Automated detection will fail and we should assume breach, this is the genesis of our strategy to tackle delivering those business outcomes. When we started to work on our infrastructure, our goal was to have the top Threat Monitoring Service in the world. We built in the capability to ingest business context just as easily as we could ingest curated threat intelligence. Luckily Kudelski Security provided us with a team of 30 DevOps engineers dedicated to MSS.

If an organization is monitoring junk, sending that junk to an MSSP doesn’t make it better so we created a set of standard Use Cases which we could deploy regardless of technology as well as the capability to customize Use Cases as needed so our clients could consume alerting with consistency across their environment. We see the network perimeter as deteriorated, so we placed extra focus on the endpoint by developing Managed EDR and Attacker Deception Services, which landed us in the 2017 Gartner MDR Market Guide. By the way, we do have a select set of great technologies we manage as well. This list is kept intentionally small for the reasons we covered above.

If we had stopped there, Kudelski Security would be a great MSSP; we wanted to be greater.

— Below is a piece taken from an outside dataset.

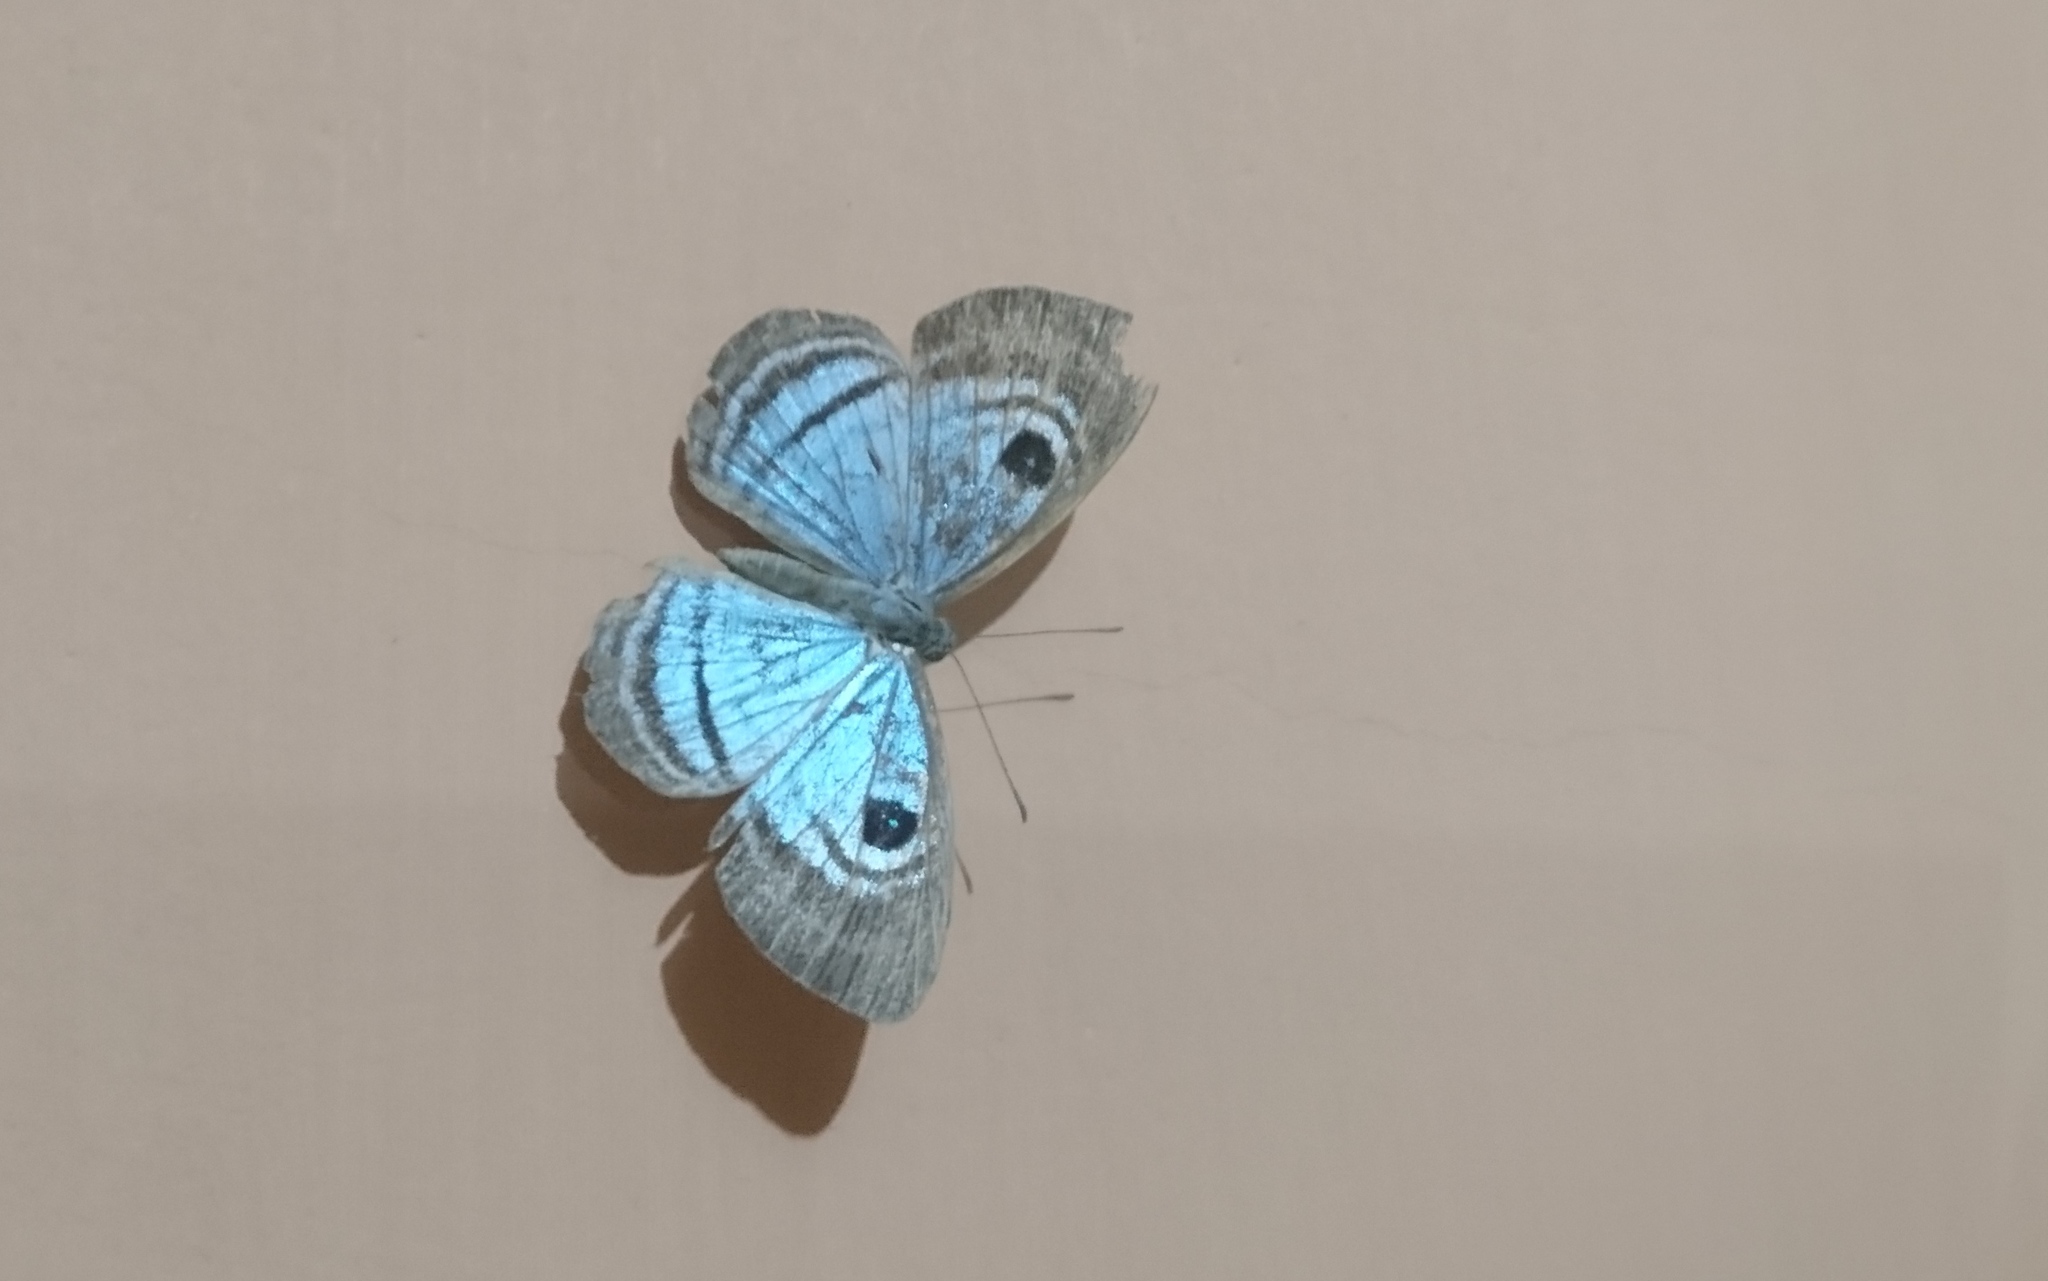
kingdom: Animalia
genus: Mesosemia
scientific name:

Challenge the MSSP vertical to change.

Fundamentally I want to see all MSSP’s better protect their clients. To induce this market change we provide Threat Hunting as part of our Threat Monitoring Service at no extra cost.

We believe this is what every MSS, every SOC, and every security team should do regularly because automated detection will fail and we must assume breach.

Threat Hunting is an integral part of Threat Monitoring and as such should not be separated on a pricing sheet.

Our hunting is not just marketing lip service either, it comes in 3 flavors and they are all included with our Threat Monitoring.

  • Structured
    • We have a set of Threat Hunting use cases which we monitor for anomalies 24/7/365
  • Targeted
    • We meet Monday – Friday every week to identify noteworthy threats to hunt. It could be based on input from our clients, from what we’ve seen in the intel community, or what we’re seeing with fast-breaking threat events such as notpetya, wannacry, etc.
  • Creative
    • We enable every analyst regardless of level to hunt, at any time, based on their hunches and intuition. If you see something interesting, hunt for it.

Our threat hunting is performed by our own MSS Analysts and not a separate professional services team who mostly do point in time projects. We are always hunting, searching for that clue, that breadcrumb, that something is amiss. We’ve found hidden threats otherwise missed by monitoring. Hunting also allows us to continually improve as many of our hunts have resulted in new monitoring techniques. Allowing everyone to hunt has also increased the job satisfaction of our analysts, virtually eliminating turnover.

If it works for us, it can work for everyone and it should be a normal part of your threat monitoring program.

Francisco Donoso, our lead MSS Architect is writing a follow up to this post titled “SIEM is dead, long live SIEM”. He’s got some great content that emphasizes the work we’ve put into the some of the technical ideas behind what we are all about as an MSSP.

Wrapping up.

Automated detection will still fail, and breaches will still occur, but with our approach, we can contextualize the threat, reduce the time it takes to detect a breach and limit its impact.

MSSPs out in the marketplace, consider this a challenge. We hope you will accept?